What the task requires: Go through the records and copy each line where the string "bold" occurs.

Excerpted data:
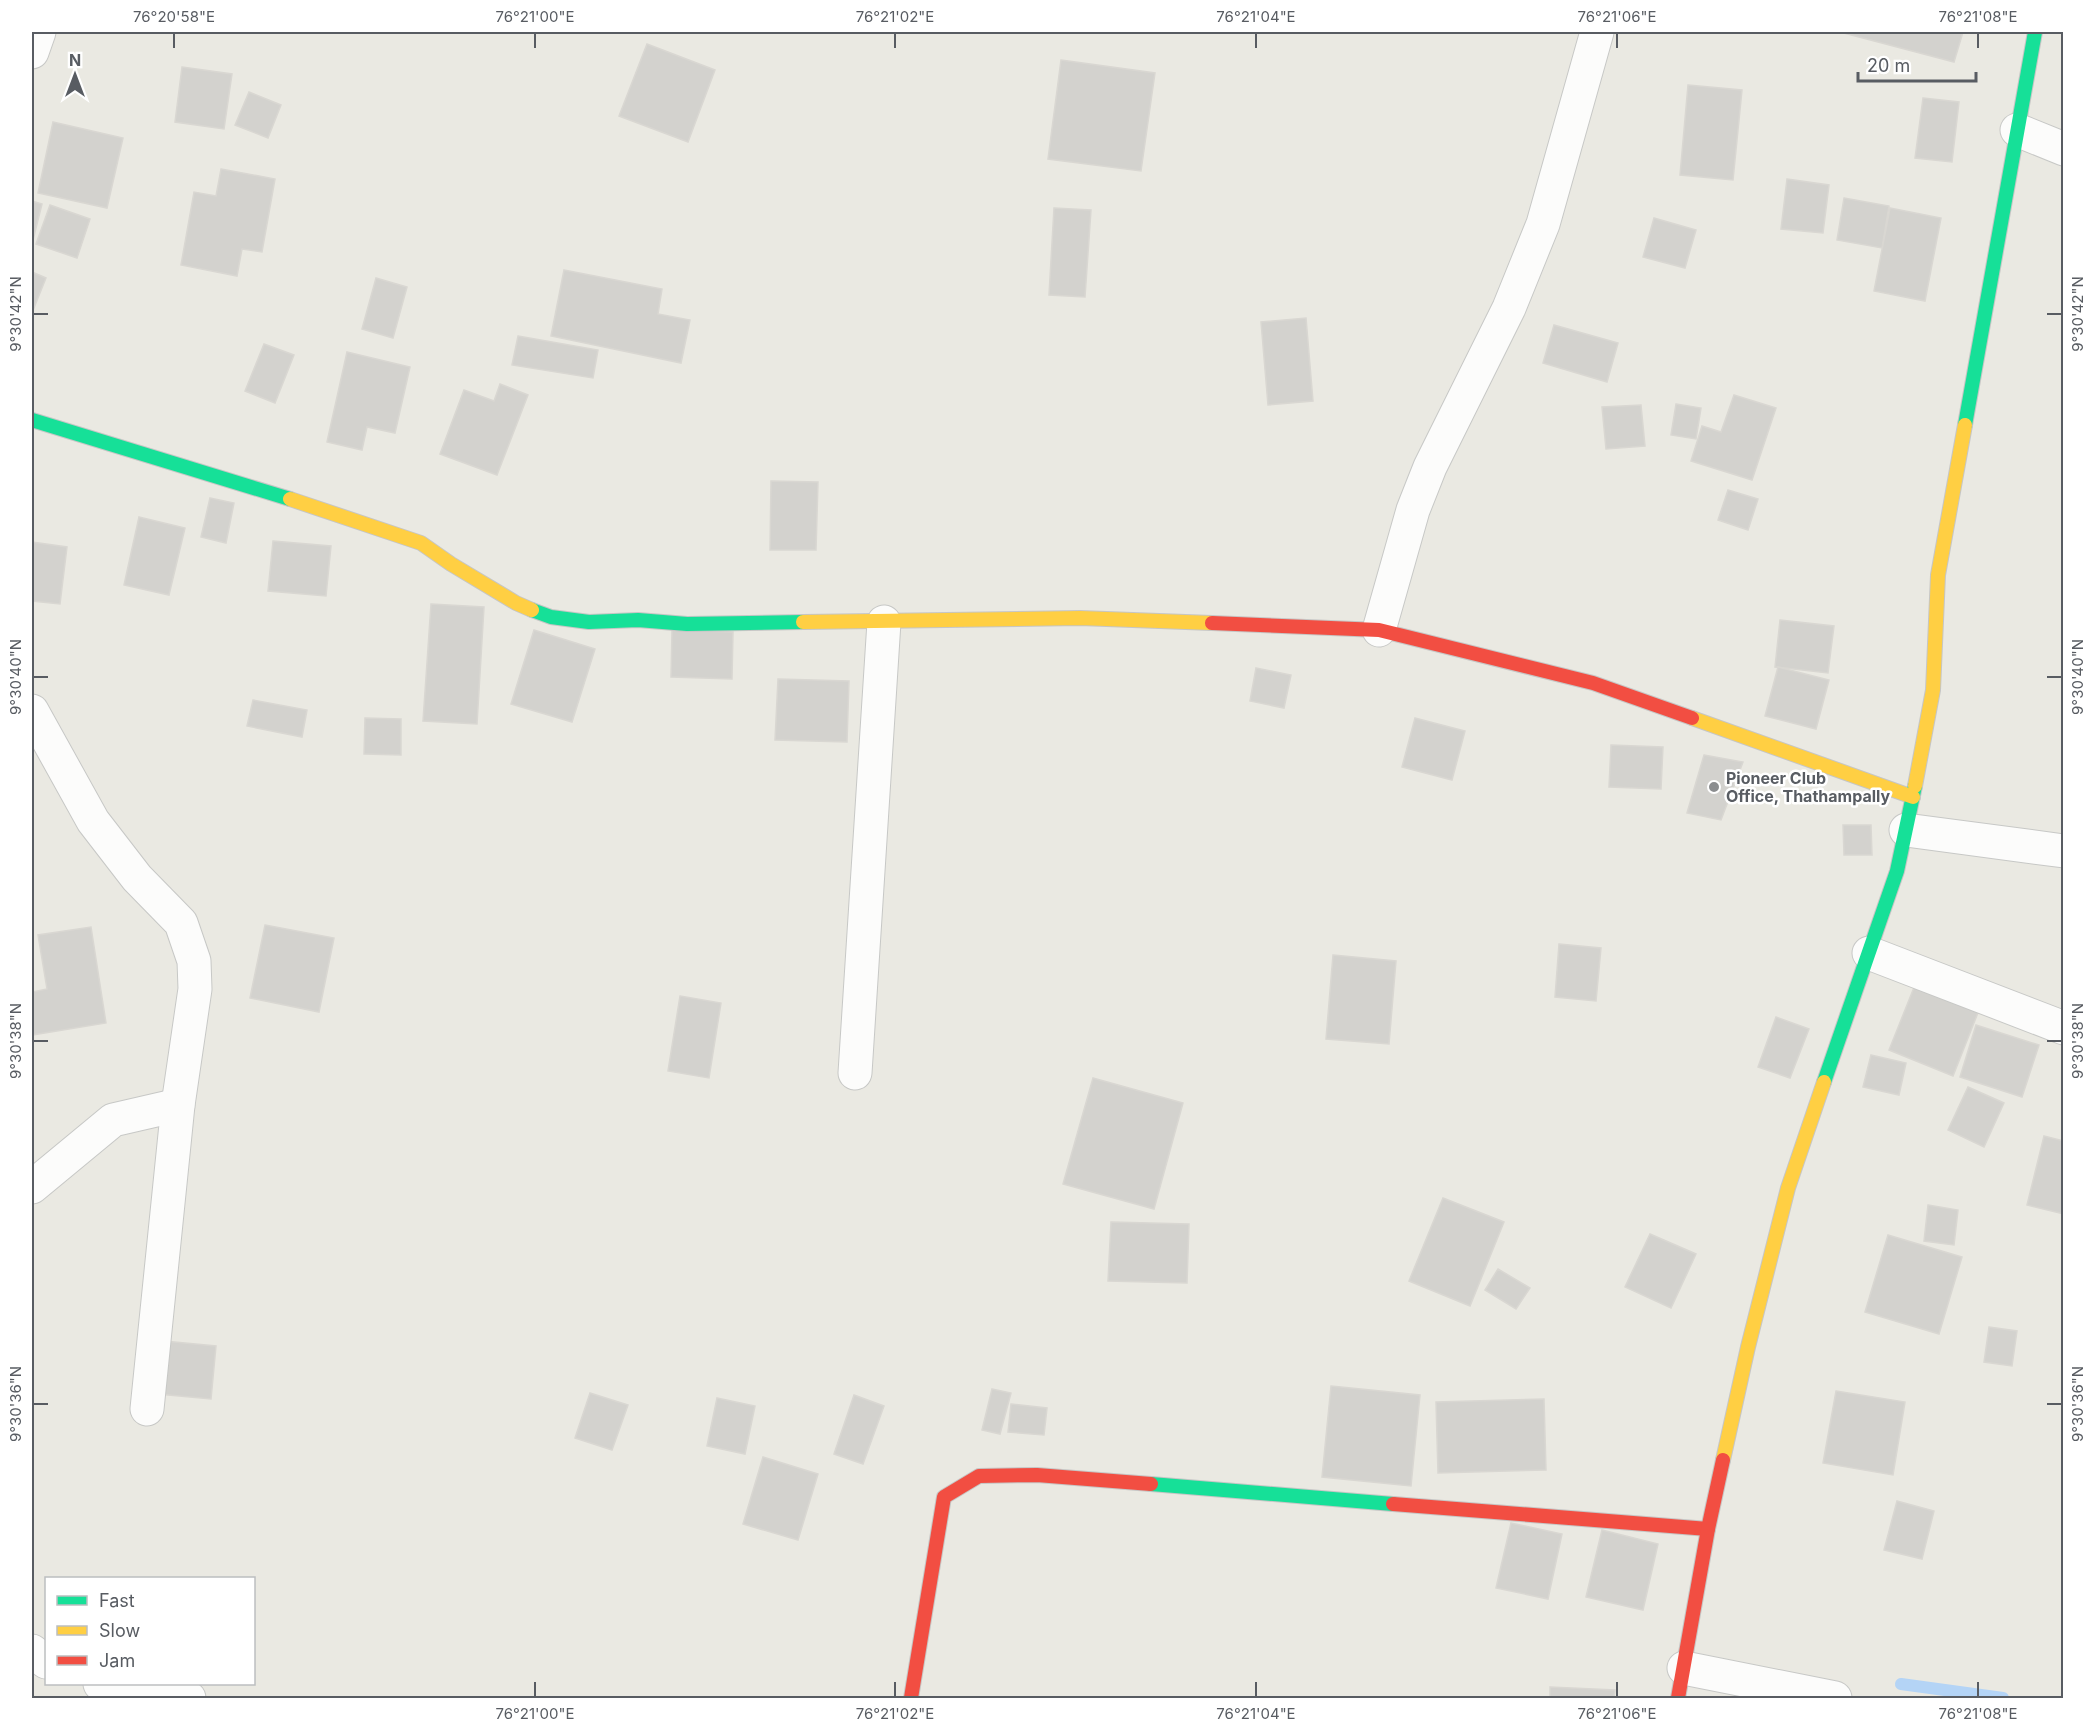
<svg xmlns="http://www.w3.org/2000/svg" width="2095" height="1730" viewBox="0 0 2095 1730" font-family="Inter,sans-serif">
<rect width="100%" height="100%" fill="#eae9e2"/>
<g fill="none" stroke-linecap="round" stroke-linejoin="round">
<polyline stroke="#b4d4f6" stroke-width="12" points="1901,1684 2003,1698"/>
</g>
<g fill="#d3d2ce" stroke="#d9d7d2" stroke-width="1.5">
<polygon points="1840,32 1963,32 1954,62"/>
<polygon points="647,44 715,70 688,142 619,116"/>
<polygon points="1061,60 1155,73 1141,171 1048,159"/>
<polygon points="182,67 232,74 224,129 175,122"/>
<polygon points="1688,85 1742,90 1733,180 1680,175"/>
<polygon points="249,92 281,105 268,138 235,125"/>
<polygon points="1923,98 1959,102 1952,162 1915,158"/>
<polygon points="53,122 123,138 107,208 38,193"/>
<polygon points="221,169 275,179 262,252 242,249 237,276 181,265 194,192 216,196"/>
<polygon points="1787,179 1829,185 1823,233 1781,229"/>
<polygon points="1844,198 1889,206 1882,248 1837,240"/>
<polygon points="32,201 42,204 32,244"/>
<polygon points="50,205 90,219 77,258 36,244"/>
<polygon points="1054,208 1091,210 1085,297 1049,295"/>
<polygon points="1890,208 1941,218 1925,301 1874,291"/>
<polygon points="1654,218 1696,230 1685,268 1643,257"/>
<polygon points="564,270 662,289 658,314 690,320 681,363 551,336"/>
<polygon points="32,272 46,278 32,313"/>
<polygon points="376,278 407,287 393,338 362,329"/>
<polygon points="1306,318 1313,401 1268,405 1261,322"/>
<polygon points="1554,325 1618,343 1607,382 1543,363"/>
<polygon points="518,336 598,350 593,378 512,365"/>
<polygon points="264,344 294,355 275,403 245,391"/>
<polygon points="347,352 410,367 395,433 367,427 362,450 327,442"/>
<polygon points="500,384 528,395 497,475 440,454 464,390 494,401"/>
<polygon points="1734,395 1776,408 1752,480 1691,461 1702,426 1721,432"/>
<polygon points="1676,404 1701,408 1696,439 1671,435"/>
<polygon points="1641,405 1645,446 1606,449 1602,407"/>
<polygon points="771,481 818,482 816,550 770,550"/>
<polygon points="1728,490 1758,499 1748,530 1718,520"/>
<polygon points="210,498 234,503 226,543 201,537"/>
<polygon points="139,517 185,528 169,595 124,585"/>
<polygon points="273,541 331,546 326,596 268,591"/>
<polygon points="32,542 67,547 60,604 32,601"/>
<polygon points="431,604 484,607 477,724 423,721"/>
<polygon points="1780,620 1834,626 1828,673 1775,667"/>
<polygon points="534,630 595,649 572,722 511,704"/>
<polygon points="672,630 733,632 732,679 671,677"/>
<polygon points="1778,667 1829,680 1816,729 1765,716"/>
<polygon points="1256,668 1291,675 1284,708 1250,701"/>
<polygon points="778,679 849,681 847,742 775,740"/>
<polygon points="253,700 307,710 302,737 247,726"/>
<polygon points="365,718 401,719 401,755 364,754"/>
<polygon points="1415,718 1465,731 1452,780 1402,767"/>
<polygon points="1611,745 1663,747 1661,789 1609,787"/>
<polygon points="1704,755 1743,762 1721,820 1687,813"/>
<polygon points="1843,825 1871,825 1872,855 1844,855"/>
<polygon points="265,925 334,938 319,1012 250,998"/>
<polygon points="91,927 106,1023 32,1035 32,992 47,989 38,935"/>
<polygon points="1559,944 1601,948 1596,1001 1555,997"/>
<polygon points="1333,955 1396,961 1389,1044 1326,1039"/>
<polygon points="1917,980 1981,1005 1953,1076 1889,1050"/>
<polygon points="680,996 721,1003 709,1078 668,1071"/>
<polygon points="1776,1017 1809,1029 1790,1078 1758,1067"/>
<polygon points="1976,1025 2039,1045 2022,1097 1960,1077"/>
<polygon points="1871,1055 1906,1063 1899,1095 1863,1087"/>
<polygon points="1093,1078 1183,1103 1154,1209 1063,1184"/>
<polygon points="1968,1087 2004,1103 1984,1147 1948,1130"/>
<polygon points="2044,1136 2064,1141 2064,1214 2027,1205"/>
<polygon points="1443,1198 1504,1222 1470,1306 1409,1281"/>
<polygon points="1928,1205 1958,1210 1954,1245 1924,1241"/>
<polygon points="1111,1222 1189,1224 1187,1283 1108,1281"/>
<polygon points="1650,1234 1696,1254 1671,1308 1625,1287"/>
<polygon points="1888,1235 1962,1257 1939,1334 1865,1312"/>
<polygon points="1498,1269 1530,1288 1516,1309 1485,1290"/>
<polygon points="1989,1327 2017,1331 2012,1366 1984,1362"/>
<polygon points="164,1341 216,1346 211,1399 158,1394"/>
<polygon points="1331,1386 1420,1395 1411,1486 1322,1477"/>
<polygon points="992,1389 1011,1393 1000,1434 982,1430"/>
<polygon points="1836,1391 1905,1402 1893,1475 1823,1463"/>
<polygon points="590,1393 628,1405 612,1450 575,1438"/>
<polygon points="854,1395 884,1406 863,1464 834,1454"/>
<polygon points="717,1398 755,1406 745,1454 707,1446"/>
<polygon points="1544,1399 1546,1470 1438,1473 1436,1402"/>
<polygon points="1011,1404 1047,1408 1044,1435 1008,1432"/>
<polygon points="763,1457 818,1474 798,1540 743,1524"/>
<polygon points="1897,1501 1934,1511 1922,1559 1884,1550"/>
<polygon points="1511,1523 1562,1534 1548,1599 1496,1588"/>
<polygon points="1602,1530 1658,1544 1643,1610 1586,1597"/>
<polygon points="1550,1687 1615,1690 1614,1698 1550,1698"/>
</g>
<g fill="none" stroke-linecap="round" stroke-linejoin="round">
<g stroke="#c7c8c6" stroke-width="35">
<g id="street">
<polyline points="32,52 39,32"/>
<polyline points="2017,130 2064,149"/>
<polyline points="1379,630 1413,510 1430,467 1509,308 1543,224 1597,32"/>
<polyline points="32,711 93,821 137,878 181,923 194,961 195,989 178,1105 147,1409"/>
<polyline points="1906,830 2064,851"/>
<polyline points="1869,953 2064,1028"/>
<polyline points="855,1073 884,622"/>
<polyline points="32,1187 113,1120 178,1105"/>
<polyline points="32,1651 46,1662"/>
<polyline points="1684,1668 1835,1698"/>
<polyline points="100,1684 189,1698"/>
</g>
</g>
<g stroke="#c6c6c5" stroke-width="16">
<g id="fast">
<polyline points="32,420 290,499"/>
<polyline points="1965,425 2035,32"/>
<polyline points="532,610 551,617 589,622 638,620 687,624 803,622"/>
<polyline points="1824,1082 1897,871 1915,786"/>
<polyline points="1151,1484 1393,1504"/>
</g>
</g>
<g stroke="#c6c6c5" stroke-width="16">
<g id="slow">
<polyline points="290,499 421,543 451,564 516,603 532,610"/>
<polyline points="803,622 1080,618 1212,623"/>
<polyline points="1692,718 1913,797"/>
<polyline points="1915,786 1933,690 1938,575 1965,425"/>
<polyline points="1723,1460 1748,1347 1788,1188 1824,1082"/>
</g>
</g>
<g stroke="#c6c6c5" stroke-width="16">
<g id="jam">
<polyline points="1212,623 1379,630 1593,683 1692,718"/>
<polyline points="1393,1504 1708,1529"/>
<polyline points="911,1698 944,1497 979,1476 1037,1475 1151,1484"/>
<polyline points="1678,1698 1708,1529 1723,1460"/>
</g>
</g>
<use href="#street" stroke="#fcfcfb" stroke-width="33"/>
<use href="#fast" stroke="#16e098" stroke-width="14"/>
<use href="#slow" stroke="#ffcf43" stroke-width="14"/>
<use href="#jam" stroke="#f24e42" stroke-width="14"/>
</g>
<path fill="none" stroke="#585c62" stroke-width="2" d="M 174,33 L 174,48M 535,33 L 535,48M 895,33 L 895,48M 1256,33 L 1256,48M 1617,33 L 1617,48M 1978,33 L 1978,48M 33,314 L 48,314M 2047,314 L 2062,314M 33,677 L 48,677M 2047,677 L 2062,677M 33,1041 L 48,1041M 2047,1041 L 2062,1041M 33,1404 L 48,1404M 2047,1404 L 2062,1404M 535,1682 L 535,1697M 895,1682 L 895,1697M 1256,1682 L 1256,1697M 1617,1682 L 1617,1697M 1978,1682 L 1978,1697"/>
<circle fill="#8b8d8f" stroke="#fff" stroke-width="2" cx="1714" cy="787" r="6"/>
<g text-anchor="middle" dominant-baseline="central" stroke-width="5" stroke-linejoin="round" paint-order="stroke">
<g font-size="16" font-weight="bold" fill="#585c62" stroke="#fff" text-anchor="start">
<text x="1726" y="778">Pioneer Club<tspan x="1726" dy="18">Office, Thathampally</tspan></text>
</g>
</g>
<rect width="2095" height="1730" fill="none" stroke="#ffffff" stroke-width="66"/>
<rect x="45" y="1577" width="210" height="108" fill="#ffffff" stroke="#bcbec0" stroke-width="1.5"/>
<rect x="57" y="1596" width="30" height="9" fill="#16e098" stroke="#bcbec0" stroke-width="1.5"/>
<text x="99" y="1607" font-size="18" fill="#585c62">Fast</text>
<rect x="57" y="1626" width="30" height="9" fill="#ffcf43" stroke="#bcbec0" stroke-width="1.5"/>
<text x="99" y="1637" font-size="18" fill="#585c62">Slow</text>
<rect x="57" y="1656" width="30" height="9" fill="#f24e42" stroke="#bcbec0" stroke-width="1.5"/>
<text x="99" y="1667" font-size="18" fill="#585c62">Jam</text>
<g transform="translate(75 75)" stroke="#ffffff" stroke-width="4.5" paint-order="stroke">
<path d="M0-4.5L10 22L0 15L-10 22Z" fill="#585c62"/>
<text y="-9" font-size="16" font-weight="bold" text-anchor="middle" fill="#585c62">N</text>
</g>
<path d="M1858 72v9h118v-9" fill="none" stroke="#585c62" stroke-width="3"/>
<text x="1867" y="72" font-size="18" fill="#585c62" stroke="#ffffff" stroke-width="4.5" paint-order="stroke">20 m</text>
<rect x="33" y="33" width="2029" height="1664" fill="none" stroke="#585c62" stroke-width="2"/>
<g font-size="15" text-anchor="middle" fill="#585c62">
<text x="174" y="22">76°20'58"E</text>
<text x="535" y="22">76°21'00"E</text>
<text x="895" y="22">76°21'02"E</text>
<text x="1256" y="22">76°21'04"E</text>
<text x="1617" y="22">76°21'06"E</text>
<text x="1978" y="22">76°21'08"E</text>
<text transform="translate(16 314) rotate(-90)" y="5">9°30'42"N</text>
<text transform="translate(2078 314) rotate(-90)" y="5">9°30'42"N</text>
<text transform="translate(16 677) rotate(-90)" y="5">9°30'40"N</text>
<text transform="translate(2078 677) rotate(-90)" y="5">9°30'40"N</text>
<text transform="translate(16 1041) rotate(-90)" y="5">9°30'38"N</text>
<text transform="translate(2078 1041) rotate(-90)" y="5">9°30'38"N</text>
<text transform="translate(16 1404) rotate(-90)" y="5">9°30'36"N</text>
<text transform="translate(2078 1404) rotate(-90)" y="5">9°30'36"N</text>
<text x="535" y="1719">76°21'00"E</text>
<text x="895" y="1719">76°21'02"E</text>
<text x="1256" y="1719">76°21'04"E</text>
<text x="1617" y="1719">76°21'06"E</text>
<text x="1978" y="1719">76°21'08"E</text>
</g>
</svg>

Answer space:
<g font-size="16" font-weight="bold" fill="#585c62" stroke="#fff" text-anchor="start">
<text y="-9" font-size="16" font-weight="bold" text-anchor="middle" fill="#585c62">N</text>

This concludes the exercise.